Study on Soda Consumption and Violence Revisits “Twinkie Defense”
A recent study has reportedly associated non-diet soft drink consumption among teenagers with an increased risk for violent tendencies, raising questions about the legitimacy of the so-called “Twinkie Defense” used in the 1979 trial of Dan White for the assassination of San Francisco Mayor George Moscone and Supervisor Harvey Milk. Sara Solnick and David Hemenway, “The ‘Twinkie Defense’: the relationship between carbonated non-diet soft drinks and violence perpetration among Boston high school students,” Injury Prevention, October 2011. A collaboration between Harvard School of Public Health Professor David Hemenway and University of Vermont Economics Professor Sara Solnick, the study relied on questionnaires completed by more than 1,800 Boston public high school students ages 14 to 18 years.
According to an October 28, 2011, Harvard Crimson article, the results
evidently showed that “teens who drank more soft drinks were between nine
and fifteen percent more likely to be violent” even after researchers accounted
for other factors, “including gender, age, ethnicity, body mass index, alcohol
use, tobacco use, and sleep.” As Hemenway explained, “The more soda the
students drank, the more likely the students were to perpetrate violence. It
was violence in all areas—against peers, against dates, against siblings—and
they were even more likely to carry guns.”

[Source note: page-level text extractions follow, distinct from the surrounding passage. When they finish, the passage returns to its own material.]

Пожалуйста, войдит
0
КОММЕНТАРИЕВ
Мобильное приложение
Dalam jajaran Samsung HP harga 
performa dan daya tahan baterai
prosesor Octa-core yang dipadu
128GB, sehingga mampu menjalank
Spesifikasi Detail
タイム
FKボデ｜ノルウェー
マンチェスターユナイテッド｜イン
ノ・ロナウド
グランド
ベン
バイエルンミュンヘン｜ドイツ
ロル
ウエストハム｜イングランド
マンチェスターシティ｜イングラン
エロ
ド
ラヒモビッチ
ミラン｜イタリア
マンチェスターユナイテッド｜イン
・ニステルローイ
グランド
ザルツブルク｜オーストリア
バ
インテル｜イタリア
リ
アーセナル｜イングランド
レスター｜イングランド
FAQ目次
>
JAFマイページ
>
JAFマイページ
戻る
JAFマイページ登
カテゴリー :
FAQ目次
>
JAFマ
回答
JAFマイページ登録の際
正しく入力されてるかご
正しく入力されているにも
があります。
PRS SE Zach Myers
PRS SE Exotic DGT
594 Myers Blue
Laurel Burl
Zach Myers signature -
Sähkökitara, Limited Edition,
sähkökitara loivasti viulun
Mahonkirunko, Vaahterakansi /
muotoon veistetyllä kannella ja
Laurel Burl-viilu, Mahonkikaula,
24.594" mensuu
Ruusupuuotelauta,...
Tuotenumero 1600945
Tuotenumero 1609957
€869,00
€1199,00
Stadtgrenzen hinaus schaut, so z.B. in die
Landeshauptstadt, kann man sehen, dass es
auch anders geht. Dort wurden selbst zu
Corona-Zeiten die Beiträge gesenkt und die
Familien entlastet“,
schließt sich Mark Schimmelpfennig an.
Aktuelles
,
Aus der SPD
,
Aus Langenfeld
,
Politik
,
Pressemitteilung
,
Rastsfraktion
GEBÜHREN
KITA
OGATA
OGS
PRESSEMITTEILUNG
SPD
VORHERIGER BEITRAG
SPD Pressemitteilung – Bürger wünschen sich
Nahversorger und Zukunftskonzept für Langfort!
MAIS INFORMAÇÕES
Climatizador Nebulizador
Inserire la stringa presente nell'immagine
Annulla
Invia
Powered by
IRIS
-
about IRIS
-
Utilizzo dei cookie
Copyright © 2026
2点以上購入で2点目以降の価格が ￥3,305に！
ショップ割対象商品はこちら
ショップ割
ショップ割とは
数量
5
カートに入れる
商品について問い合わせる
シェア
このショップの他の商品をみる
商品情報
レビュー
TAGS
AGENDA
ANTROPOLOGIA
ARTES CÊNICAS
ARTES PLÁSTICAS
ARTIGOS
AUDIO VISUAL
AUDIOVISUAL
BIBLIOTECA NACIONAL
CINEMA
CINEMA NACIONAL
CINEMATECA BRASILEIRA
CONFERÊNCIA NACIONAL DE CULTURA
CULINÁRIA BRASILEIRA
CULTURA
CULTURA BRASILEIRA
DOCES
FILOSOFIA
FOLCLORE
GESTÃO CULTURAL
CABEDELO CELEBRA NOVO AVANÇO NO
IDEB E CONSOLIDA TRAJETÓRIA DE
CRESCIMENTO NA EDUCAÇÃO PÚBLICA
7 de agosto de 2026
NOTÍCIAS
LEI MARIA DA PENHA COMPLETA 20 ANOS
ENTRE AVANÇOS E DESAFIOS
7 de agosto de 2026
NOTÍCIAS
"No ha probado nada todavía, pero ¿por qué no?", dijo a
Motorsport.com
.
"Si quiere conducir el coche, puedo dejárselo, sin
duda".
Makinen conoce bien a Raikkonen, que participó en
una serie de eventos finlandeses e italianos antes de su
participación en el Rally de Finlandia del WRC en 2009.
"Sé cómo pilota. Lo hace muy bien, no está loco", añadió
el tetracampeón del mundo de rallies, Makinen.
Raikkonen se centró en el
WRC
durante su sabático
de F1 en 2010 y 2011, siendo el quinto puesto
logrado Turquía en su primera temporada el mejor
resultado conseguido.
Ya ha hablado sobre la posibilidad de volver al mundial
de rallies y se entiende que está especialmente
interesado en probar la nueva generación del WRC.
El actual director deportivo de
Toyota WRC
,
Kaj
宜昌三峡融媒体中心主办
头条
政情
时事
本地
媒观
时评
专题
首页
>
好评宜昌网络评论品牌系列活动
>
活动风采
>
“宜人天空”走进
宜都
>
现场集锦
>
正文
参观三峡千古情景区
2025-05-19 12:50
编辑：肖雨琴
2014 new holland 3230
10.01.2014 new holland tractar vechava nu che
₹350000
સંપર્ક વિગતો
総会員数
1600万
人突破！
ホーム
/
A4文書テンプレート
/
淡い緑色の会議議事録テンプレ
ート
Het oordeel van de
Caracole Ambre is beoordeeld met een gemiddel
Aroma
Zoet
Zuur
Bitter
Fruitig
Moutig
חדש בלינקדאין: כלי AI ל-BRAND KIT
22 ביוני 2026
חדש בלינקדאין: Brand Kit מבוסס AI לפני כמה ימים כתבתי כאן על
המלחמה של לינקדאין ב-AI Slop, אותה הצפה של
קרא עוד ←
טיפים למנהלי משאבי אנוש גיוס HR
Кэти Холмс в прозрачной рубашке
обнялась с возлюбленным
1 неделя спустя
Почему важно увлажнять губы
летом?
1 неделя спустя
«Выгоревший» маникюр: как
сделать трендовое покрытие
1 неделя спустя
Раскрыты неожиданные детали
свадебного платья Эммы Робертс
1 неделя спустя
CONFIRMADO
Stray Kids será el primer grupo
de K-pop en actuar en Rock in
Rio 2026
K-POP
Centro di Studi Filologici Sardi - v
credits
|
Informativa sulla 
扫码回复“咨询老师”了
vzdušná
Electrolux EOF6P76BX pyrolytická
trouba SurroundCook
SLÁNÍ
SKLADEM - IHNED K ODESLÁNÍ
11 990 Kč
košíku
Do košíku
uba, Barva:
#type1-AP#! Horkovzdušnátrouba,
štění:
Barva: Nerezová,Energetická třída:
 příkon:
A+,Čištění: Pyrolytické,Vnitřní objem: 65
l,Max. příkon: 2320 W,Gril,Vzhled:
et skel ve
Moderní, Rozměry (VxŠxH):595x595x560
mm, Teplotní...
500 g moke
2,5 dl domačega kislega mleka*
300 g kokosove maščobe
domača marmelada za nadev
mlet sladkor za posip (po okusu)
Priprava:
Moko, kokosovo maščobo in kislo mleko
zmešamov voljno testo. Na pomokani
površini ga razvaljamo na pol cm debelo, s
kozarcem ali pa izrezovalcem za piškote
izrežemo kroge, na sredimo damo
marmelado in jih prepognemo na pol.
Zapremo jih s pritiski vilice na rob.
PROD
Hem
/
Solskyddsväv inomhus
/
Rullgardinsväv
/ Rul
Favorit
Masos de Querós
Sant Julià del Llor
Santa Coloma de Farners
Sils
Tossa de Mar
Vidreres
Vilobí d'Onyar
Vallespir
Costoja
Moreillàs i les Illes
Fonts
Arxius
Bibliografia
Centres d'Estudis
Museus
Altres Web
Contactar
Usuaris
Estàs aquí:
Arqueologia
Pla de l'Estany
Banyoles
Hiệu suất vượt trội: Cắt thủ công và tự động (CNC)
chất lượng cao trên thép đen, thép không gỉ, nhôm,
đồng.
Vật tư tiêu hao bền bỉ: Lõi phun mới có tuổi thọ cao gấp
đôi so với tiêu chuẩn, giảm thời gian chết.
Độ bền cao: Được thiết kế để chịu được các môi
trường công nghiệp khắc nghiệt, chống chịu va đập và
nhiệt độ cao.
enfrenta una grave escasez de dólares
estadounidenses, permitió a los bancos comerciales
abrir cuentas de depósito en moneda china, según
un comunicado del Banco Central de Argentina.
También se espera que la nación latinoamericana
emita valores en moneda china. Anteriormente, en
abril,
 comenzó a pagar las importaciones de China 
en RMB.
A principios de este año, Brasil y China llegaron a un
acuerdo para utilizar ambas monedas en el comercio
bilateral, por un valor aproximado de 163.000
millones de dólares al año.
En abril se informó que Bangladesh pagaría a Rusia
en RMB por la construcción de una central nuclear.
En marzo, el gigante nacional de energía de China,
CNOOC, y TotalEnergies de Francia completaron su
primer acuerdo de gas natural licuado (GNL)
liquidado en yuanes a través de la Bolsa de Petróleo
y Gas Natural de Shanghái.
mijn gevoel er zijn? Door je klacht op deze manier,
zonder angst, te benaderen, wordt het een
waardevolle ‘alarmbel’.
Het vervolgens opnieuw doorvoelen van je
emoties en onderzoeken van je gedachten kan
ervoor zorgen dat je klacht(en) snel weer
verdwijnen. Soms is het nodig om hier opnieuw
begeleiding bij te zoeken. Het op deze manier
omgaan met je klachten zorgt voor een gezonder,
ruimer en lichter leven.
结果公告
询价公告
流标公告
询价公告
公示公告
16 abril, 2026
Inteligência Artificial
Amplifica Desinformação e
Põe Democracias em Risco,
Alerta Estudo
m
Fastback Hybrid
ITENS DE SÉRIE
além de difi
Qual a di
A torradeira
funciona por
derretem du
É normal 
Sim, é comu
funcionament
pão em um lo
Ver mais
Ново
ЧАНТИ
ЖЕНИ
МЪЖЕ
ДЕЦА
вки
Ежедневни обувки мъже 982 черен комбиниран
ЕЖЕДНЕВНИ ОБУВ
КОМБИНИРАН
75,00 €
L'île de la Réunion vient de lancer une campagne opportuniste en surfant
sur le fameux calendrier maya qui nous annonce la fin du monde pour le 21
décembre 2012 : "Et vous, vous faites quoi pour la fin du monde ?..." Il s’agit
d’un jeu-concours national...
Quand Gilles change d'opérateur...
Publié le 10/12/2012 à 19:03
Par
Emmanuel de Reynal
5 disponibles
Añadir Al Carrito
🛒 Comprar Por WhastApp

Although Hemenway and Solnick noted that there may be “a direct cause-and-effect relationship” between soft drink consumption and violence due to sugar and caffeine content, they were equally quick to theorize about other causes. “People who drink a lot of soda are missing out on other proper nutrition, and that may lead to aggression and violence,” Solnick said. “There are so many different factors that contribute to the problem, and we want to untangle all of them.”